:: Exercise requirements ::
Continue the passage on keeping a Will from being contested, starting after its final sentence.

Everyone hopes that once they are no longer here that their wishes will be carried out without arguments and disputes. No one wants to think of their family and loved ones fighting over money or possessions but unfortunately sometimes this does happen, especially when emotions are involved.
To help ensure everything runs smoothly then you must have a valid Will that is in place before the event of your death. If the validity is brought into question then claims against the Will can legally be raised.
Regularly go over your Will with your solicitor to keep on top of any tweaks that need to be made to reflect any of your family and financial changes.
One way to prevent someone from contesting your Will is to ensure that certain formalities are carried out to ensure the validity of the document.
- You as the Testator must have full mental capacity at the time of making your will. For example you must not be suffering from Dementia or Alzheimer’s disease at the time. You must fully understand what a will is, the decisions you are making and also understand the consequences of your decisions in regards to who you put in or leave out of your Will.
- You must not be coerced into making any of the decisions by outside sources. All decisions must be your own.
- You must have appropriate knowledge of all of your assets and their current value.
- Your Will must be in writing and signed by yourself, in the presence of at least two witnesses. These witnesses must also sign the Will in the presence of yourself. If you are unable to sign for yourself then you must verbally instruct someone to do this on your behalf. If you are unable to read the Will once it is drawn up, before signing, then the Will must be read out loud to you.

:: Given entries ::
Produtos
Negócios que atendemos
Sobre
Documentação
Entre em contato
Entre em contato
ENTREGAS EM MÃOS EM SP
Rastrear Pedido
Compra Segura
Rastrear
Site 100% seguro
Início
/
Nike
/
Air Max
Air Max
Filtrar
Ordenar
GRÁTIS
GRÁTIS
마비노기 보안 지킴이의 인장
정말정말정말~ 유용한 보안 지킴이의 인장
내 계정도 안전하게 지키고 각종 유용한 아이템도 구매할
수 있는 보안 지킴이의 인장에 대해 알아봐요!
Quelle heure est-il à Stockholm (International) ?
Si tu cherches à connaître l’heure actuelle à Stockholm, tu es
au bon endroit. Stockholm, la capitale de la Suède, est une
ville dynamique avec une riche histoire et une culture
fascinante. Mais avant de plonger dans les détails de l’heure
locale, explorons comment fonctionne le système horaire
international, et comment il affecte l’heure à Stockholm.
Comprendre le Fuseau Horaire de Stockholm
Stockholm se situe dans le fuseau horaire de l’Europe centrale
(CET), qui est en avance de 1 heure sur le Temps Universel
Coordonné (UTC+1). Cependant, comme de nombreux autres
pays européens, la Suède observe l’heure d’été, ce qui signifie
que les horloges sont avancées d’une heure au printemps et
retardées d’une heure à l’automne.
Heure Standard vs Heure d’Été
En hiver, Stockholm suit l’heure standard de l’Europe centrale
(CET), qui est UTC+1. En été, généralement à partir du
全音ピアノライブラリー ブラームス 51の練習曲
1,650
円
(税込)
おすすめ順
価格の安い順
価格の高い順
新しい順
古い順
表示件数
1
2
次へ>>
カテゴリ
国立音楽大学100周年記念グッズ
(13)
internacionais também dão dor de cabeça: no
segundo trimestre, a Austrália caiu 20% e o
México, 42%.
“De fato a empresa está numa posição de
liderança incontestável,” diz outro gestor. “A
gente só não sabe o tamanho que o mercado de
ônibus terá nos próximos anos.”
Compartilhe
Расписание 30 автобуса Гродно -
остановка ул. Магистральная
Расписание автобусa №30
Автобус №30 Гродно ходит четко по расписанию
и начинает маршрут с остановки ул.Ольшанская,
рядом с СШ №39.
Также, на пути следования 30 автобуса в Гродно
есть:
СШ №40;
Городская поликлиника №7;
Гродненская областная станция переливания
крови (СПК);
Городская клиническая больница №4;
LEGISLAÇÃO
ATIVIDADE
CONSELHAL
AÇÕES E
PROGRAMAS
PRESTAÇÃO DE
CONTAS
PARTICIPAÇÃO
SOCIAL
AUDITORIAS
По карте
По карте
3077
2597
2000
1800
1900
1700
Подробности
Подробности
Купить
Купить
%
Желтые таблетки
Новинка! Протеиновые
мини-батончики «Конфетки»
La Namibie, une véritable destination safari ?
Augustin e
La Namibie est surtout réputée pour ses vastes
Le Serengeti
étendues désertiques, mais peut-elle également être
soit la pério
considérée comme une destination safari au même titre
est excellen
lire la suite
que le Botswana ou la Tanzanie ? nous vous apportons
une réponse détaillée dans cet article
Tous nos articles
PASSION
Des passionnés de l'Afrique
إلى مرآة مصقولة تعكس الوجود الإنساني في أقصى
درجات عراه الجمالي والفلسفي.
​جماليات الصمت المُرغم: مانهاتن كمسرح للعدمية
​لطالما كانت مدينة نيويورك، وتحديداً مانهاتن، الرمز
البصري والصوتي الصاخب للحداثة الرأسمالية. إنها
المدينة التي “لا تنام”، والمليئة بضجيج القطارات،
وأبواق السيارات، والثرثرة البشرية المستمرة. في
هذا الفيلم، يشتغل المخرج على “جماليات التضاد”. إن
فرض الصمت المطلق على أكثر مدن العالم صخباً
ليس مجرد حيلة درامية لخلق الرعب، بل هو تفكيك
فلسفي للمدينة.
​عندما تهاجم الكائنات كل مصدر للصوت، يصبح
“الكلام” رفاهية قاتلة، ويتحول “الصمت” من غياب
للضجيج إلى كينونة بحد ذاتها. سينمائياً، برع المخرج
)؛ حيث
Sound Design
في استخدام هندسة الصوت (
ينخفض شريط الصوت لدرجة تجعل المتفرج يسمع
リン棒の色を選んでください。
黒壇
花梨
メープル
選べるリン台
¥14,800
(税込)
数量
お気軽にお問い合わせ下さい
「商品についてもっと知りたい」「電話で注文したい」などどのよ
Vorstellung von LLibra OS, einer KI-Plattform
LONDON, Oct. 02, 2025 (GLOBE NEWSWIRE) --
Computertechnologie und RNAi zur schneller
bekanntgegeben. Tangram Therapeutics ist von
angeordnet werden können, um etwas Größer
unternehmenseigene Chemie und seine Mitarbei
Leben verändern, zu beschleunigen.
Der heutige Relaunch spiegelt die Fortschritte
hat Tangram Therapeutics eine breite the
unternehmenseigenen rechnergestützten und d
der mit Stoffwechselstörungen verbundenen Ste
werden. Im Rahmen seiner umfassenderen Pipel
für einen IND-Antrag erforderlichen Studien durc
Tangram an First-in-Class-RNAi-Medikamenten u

:: Task output ::
- An obvious one but one that definitely needs mentioning! The Will must not be forged.
Many times claims are made against a Will because an individual will believe that these points have not been met.
You are also able to add a “No Contest Clause” or a “Forfeiture Clause” into your will. This is a clause that states that a beneficiary will forfeit their inheritance if they choose to challenge the Will at any point after your death.
When this clause is stipulated in your Will and a beneficiary does decide to raise a claim, if they are unsuccessful they will lose their entire legacy. This clause can act as a deterrent to someone who believes they are receiving less than their “fair share” of your estate.
However, if they do challenge the validity of the Will and they are successful, where the Will is found to be invalid, the no contest clause will then become void..
It is also a good idea to regularly go over your Will with your solicitor to keep on top of any tweaks that need to be made to reflect any of your family and financial changes. This can help deflect any disputes in the future and ensure that your wishes are fulfilled.